Enforcing a style guide is not a manual feat. No developer can be expected to remember hundreds of rules and check every line against each of them. Why not make the computer do it?
Every language that I’ve ever worked in has a linter written for it. JavaScript has ESLint; Python has Black, and Ruby has RuboCop. These linters do the simple job of making sure your code follows the prescribed set of style rules. A few linters like RuboCop also enforce good practices such as atomic functions and better variable names. Such hints are very often helpful in detecting and fixing bugs before they cause issues in production.
Example:
Consider the following JavaScript snippet where you print a fruit name from a list. The list remains unchanged throughout the program.
var fruits = ['Apple', 'Banana', 'Cherry', 'Mango']
console.log(fruits[0])
ESLint, if so configured, can make sure you use constants wherever possible to avoid side-effects in your code. It’s a good practice but easy to miss if you don’t have a linter.
const fruits = ['Apple', 'Banana', 'Cherry', 'Mango']
console.log(fruits[0])
Enforcing the use of const
and let
, which are block-scoped, over var
leads to programs that are easier to debug and is generally considered a good practice.
Another thing developers love is testing their code, making sure it holds up for various inputs. Practices like test-driven development emphasize the importance of testing the code that you write. But writing tests takes time and effort. It is hard to gauge every possible input and make sure your code holds up to that. Eventually, tests become too many and take hours to complete on larger codebases.
Static code analyzers do not suffer from this issue. You don’t need to write the tests; you can import entire libraries of presets. Additionally, static analyzers run incredibly fast as there is no code execution involved! In fact, many linters integrate with the editor and highlight issues with the code in real-time as you type.
Example:
Sometimes, real-time is just too fast.
Most static analyzers, especially linters and formatters, will not just point out issues but can also fix most of them for you. Linters like Black for Python and ESLint for JavaScript integrate with IDEs and can then automatically fix the edited files as soon as you save them.
This is extremely convenient because now, your code quality improves without you having to even consciously think about it.
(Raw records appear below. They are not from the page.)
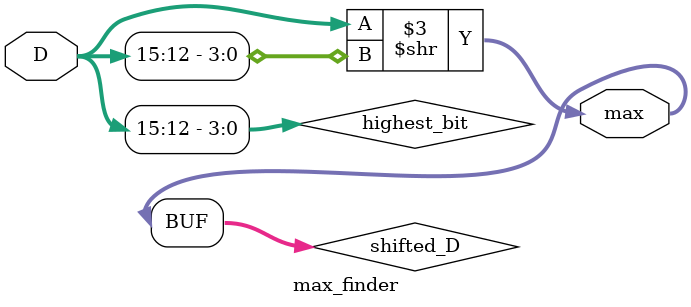
<source format=v>

module max_finder (
    input [15:0] D,
    output reg [15:0] max
);

reg [15:0] shifted_D;
reg [3:0] highest_bit;

always @ (D) begin
    highest_bit = D >> 12;
    shifted_D = D >> highest_bit;
    max = shifted_D;
end

endmodule
</source>
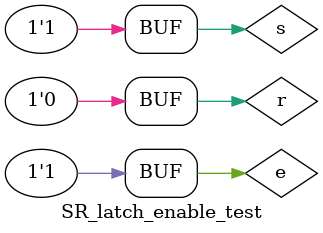
<source format=v>
`timescale 1ns / 1ps

module SR_latch_enable_test();

    reg s;
    reg r;
    reg e;
    wire q,q_neg;
     
    SR_latch_enable uut(s,r,e,q,q_neg);
    
    initial begin
        s=0; r=0; e=0; #20;
        s=0; r=1; e=0; #20;
        s=0; r=0; e=1; #20;
        s=0; r=1; e=1; #20;
        s=1; r=0; e=1; #20;
        //s=1; r=1; #20;
    end

   
endmodule

</source>
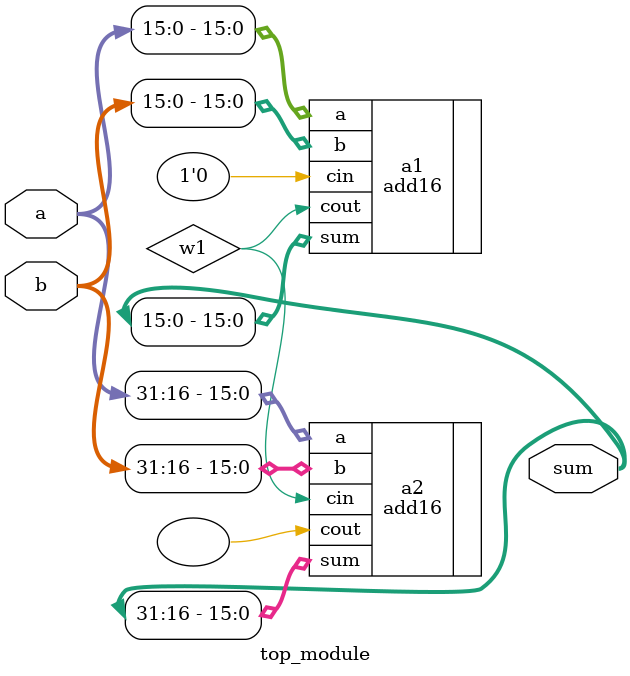
<source format=v>
module top_module(
    input [31:0] a,
    input [31:0] b,
    output [31:0] sum
);
wire w1;
    add16 a1(.a(a[15:0]),
		.b(b[15:0]),
		.cin(1'b0),
		.sum(sum[15:0]),
		.cout(w1)),

     a2(.a(a[31:16]),
		.b(b[31:16]),
		.cin(w1),
        .sum(sum[31:16]),
		.cout());
endmodule

</source>
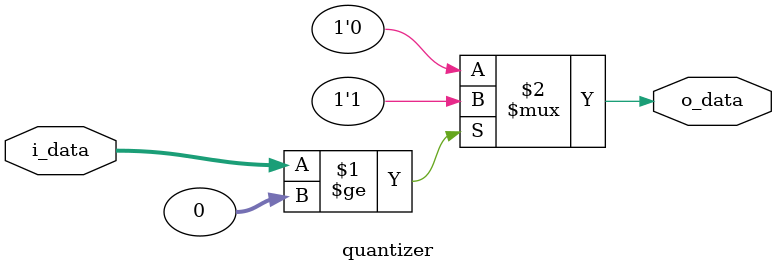
<source format=v>
module quantizer #(
  parameter integer DATA_WIDTH = 4,
  parameter integer QUANTIZATION_LEVELS = 2
) (
  input [DATA_WIDTH-1:0] i_data,
  output o_data
);

  assign o_data = (i_data >= 0) ? 1'b1 : 1'b0;

  // always @(*) begin
  //   if (i_data >= (2**DATA_WIDTH)/2) begin
  //     o_data = 1'b1;
  //   end else begin
  //     o_data = 1'b0;
  //   end
  // end

endmodule
</source>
As developers, we’re spoilt for convenience, aren’t we?
Example:
ESLint has the --fix
flag that fixes common issues like unnecessary semicolons, trailing spaces, and dangling commas.
Consider the same code snippet from the past few examples. (Here the · represents a space.)
var fruits = [
'Apple',
'Banana',
'Cherry',··
'Mango'
];
Run ESLint with the --fix
flag and moments later you have this.
const fruits = [
'Apple',
'Banana',
'Cherry',
'Mango',
]
Much better!
A bill of materials is generally used in supply chain management as the cost of just the raw materials that go into any product. A similar bill of materials is needed for software as well.
When you build an app, you inevitably use frameworks and tools that were built by other developers. In turn, those frameworks use frameworks built by other developers. And before you know it, setting up a simple Vue.js app can put thousands of packages in your node_modules/
directory.
This is the scary reality we live in. Packages built on top of packages. Each giant is standing on the shoulders of another. Your app is only as strong as its weakest dependency. Vulnerability scanners are another set of static analyzers that check every dependency in your dependency tree against an extensive database of vulnerabilities and exploits. All packages that have a known vulnerability are reported and can be updated with a single command.
Example:
GitHub provides dependency scanning with Dependabot. npm
also provides a vulnerability scan using the npm audit
command. Both Dependabot and npm audit
offers the ability to automatically update vulnerable packages to their patched versions.
Manual code reviews waste a lot of time. The person doing the review has to take time out of their own work to do the review, go through the code, and point out all the different places where it could be improved, both logically but also in the tiny details such as incorrect formatting or deviation from conventions and style guides. Then the reviewer has to make all the suggested changes and repeat the process.
Adding some linters, formatters, and spell checkers make the entire process much more streamlined. How so, you ask? First, a pre-commit hook will ensure that code is properly linted and formatted before getting checked-in to VCS. Second, project-level automation in the form of build pipelines or GitHub workflows will test the code quality on every commit and highlight issues on the PR itself. Third, the reviewer will be freed up to focus on the big picture because all the smaller things have already been handled before the PR makes it to a manual review.
No amount of code review by software can entire replace manual review. But a static scan before a manual review can easily augment both the reviewer’s experience by reducing their effort and getting the developer’s code reviewed by iterating on the smaller issues faster and more thoroughly than many rounds of manual reviews.
Now. Yes, that’s correct. I did say right now. Any later than right now is too late. You would have reached step two of ‘The How’ if I didn’t have to convince you as much.
Setting up is easy. Since we’ve repeatedly been talking about ESLint here, let’s just set it up in a sample project.
Make a new directory for your project. Enter the directory and initialise a Node.js package in the directory. The npm init
wizard asks you a series of questions. Once you’re done, you have a new Node.js package to work in.
$ mkdir wuphf.com
$ cd wuphf.com
$ npm init
Install ESLint. It’s too simple.
$ npm install eslint
Run the following command to bring up the ESLint wizard.
$ ./node_modules/.bin/eslint --init
This wizard asks a lot of questions about the how you will be using ESLint in the project. Make sure to choose the Airbnb ruleset. When the setup is complete, will will have a file .eslintrc.js
in the directory.
This file defines that the project will be running on Node.js and it will be building on top of the rules defined in the Airbnb style guide. Since we’re writing a console application, I can customise the rules and turn off the one that warns against it.
module.exports = {
env: {
es2021: true,
node: true,
},
extends: [
'airbnb-base',
],
parserOptions: {
ecmaVersion: 12,
},
overrides: [
{
files: ['*.js'],
rules: {
'no-console': 'off',
},
},
],
};
Commit this file into version control.
There you have it! All JS file in the project will now be continuously scanned by ESLint. I also recommend install Husky to run a lint job before every commit so that you never check in poor code into your VCS ever.
DeepSource is a static code analyzer that can find issues in the codebase and automatically submit PRs to fix them. It can even evaluate incoming code in PRs and fix them too. It’s wonderful how well it integrates with GitHub, GitLab, and Bitbucket.
You can set up DeepSource in a project by dropping a single TOML file named .deepsource.toml
in the root of the repo and it will pick the project up and start scanning. Most major languages are supported.
That is all. It’s really simple to statically analyze your code, and the benefits are so many that there’s no reason not to be doing it.
Have fun writing cleaner, safer, more readable, and more maintainable (simply put, better) code, and we’ll see you in the next one.